Friend,

As we honor the life and legacy of my late friend Dr. Martin Luther King, I wanted to offer you my thoughts on where our struggle for equal rights stands today.

When I first became involved in the Civil Rights Movement some sixty years ago, we sought to transform the civic and economic systems of this country. There is an urgent need to renew that effort today. We recognize that systems of oppression continue to fall along racial and economic divides, and changing those divides require building solidarity across many disparate groups.

We have the potential to build such a coalition in this crucial election year. 

Dr. King worked to build a multiracial, multiethnic, socioeconomically diverse movement, bridging the rural and urban divide – a movement that welcomes all people on the basis of love and respect. We must continue this important work.

In 1968, when Dr. King was assassinated in Memphis, Tennessee, I was there. We were supporting sanitation workers striking for fair wages and improved working conditions. Martin understood the need for solidarity in the face of racial, civic and economic injustice.

Today, we live in a country where people working a full-time job may still live in poverty due to the absence of livable wage legislation, the assault on unions and collective bargaining, and economic policies that shrink the middle-class.

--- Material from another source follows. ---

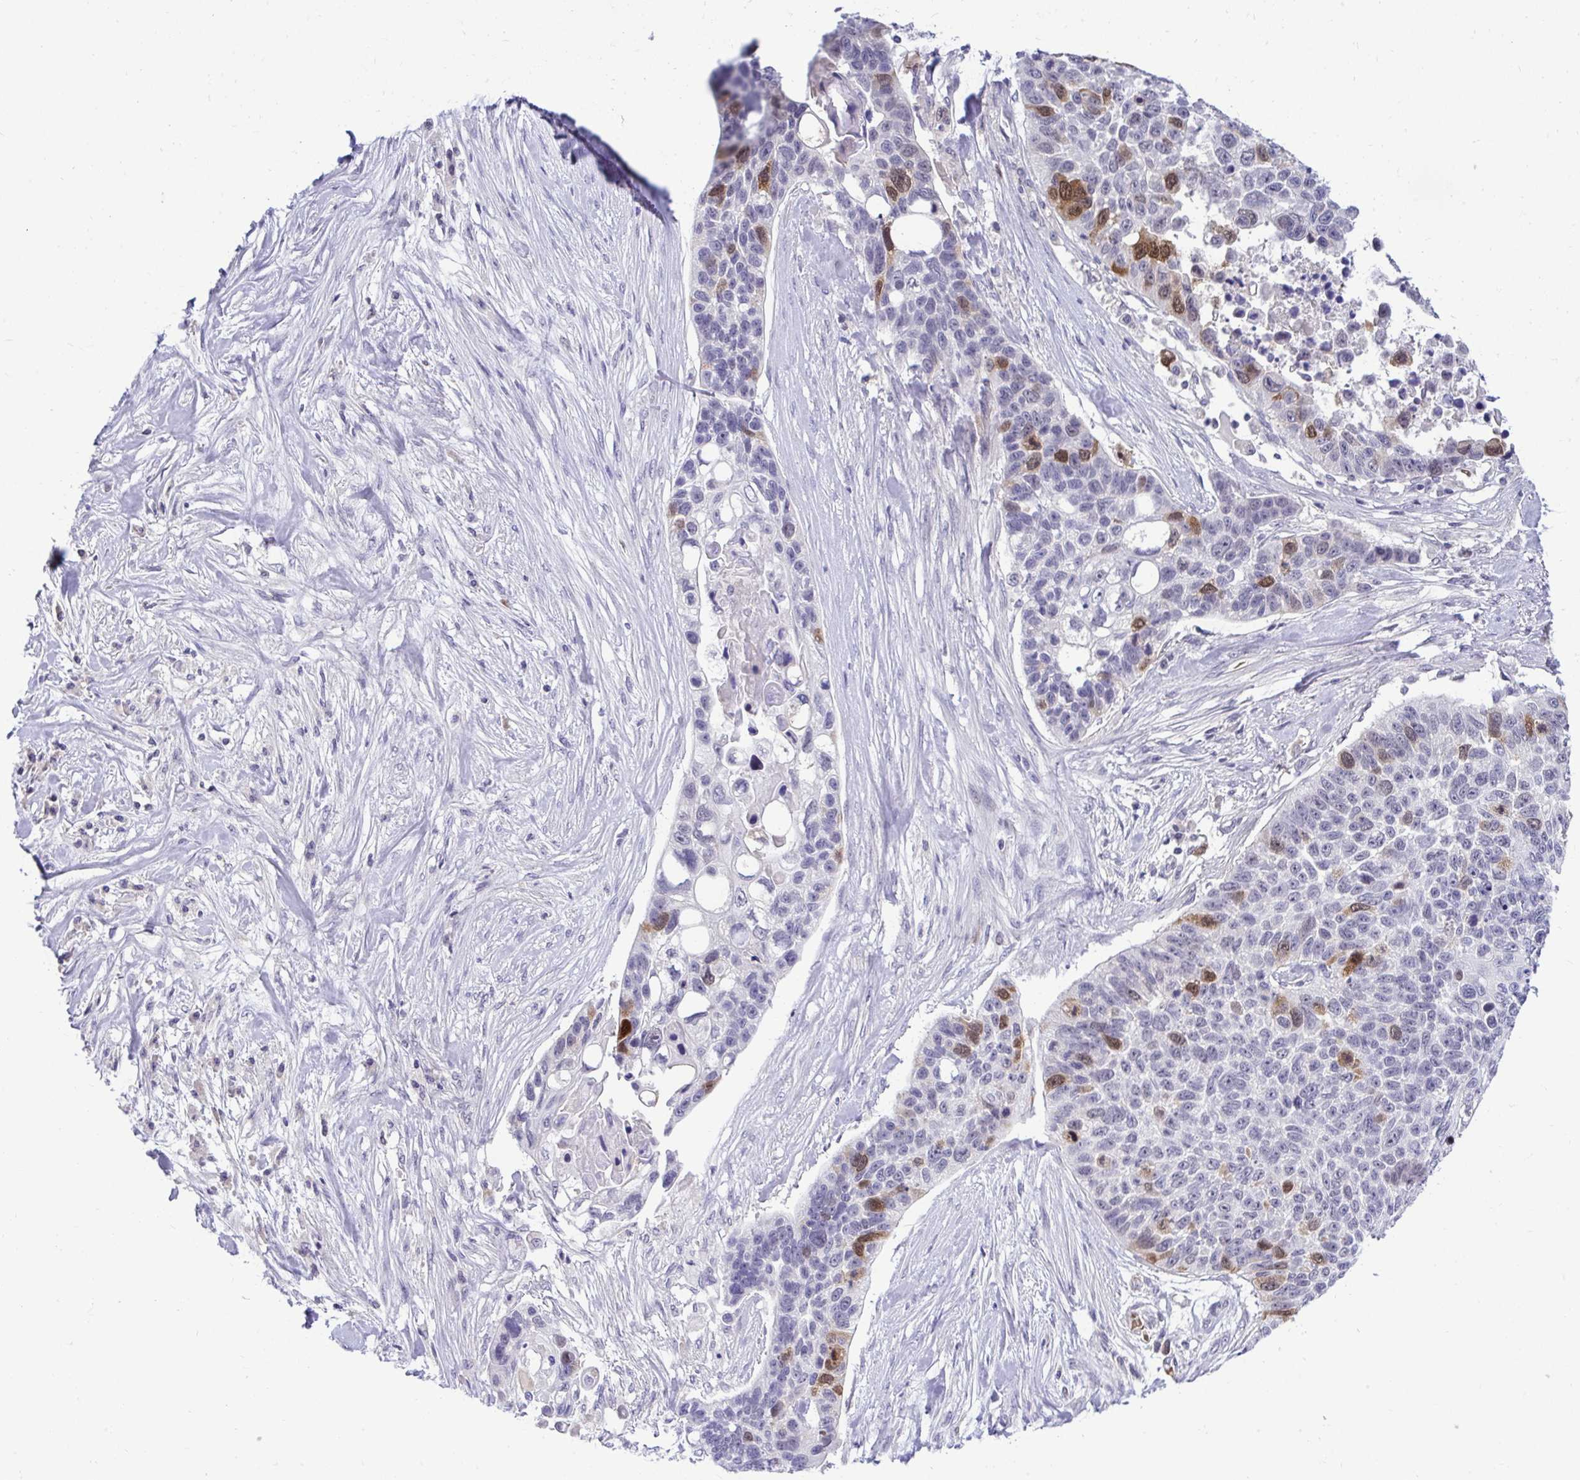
{"staining": {"intensity": "moderate", "quantity": "<25%", "location": "cytoplasmic/membranous,nuclear"}, "tissue": "lung cancer", "cell_type": "Tumor cells", "image_type": "cancer", "snomed": [{"axis": "morphology", "description": "Squamous cell carcinoma, NOS"}, {"axis": "topography", "description": "Lung"}], "caption": "Human squamous cell carcinoma (lung) stained with a brown dye displays moderate cytoplasmic/membranous and nuclear positive expression in approximately <25% of tumor cells.", "gene": "CDC20", "patient": {"sex": "male", "age": 62}}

We also live in a country where over 300,000 Georgians can be purged from the voter rolls simply for not voting – as if this inalienable right has an expiration date – and where citizens having paid their debt to society face a poll tax in Florida just for access to the ballot box.

We can and must do better!

Our struggle for equity in housing, education, employment, prosperity and civic life continues. We must find strong, thoughtful, respectful leaders willing to do the hard work of bringing us closer to justice. I believe that Teresa Tomlinson is such a leader. Her U.S. Senate campaign celebrates justice for all, and specifically includes addressing a new Civic and Economic Infrastructure.

Dr. King’s legacy was handed to each of us. Our work is not done. Indeed, the work to create a more perfect union never ceases, and it will take all of us to win the morally just society we deserve. Stay focused. Remain committed. Together, the power we hold can move mountains.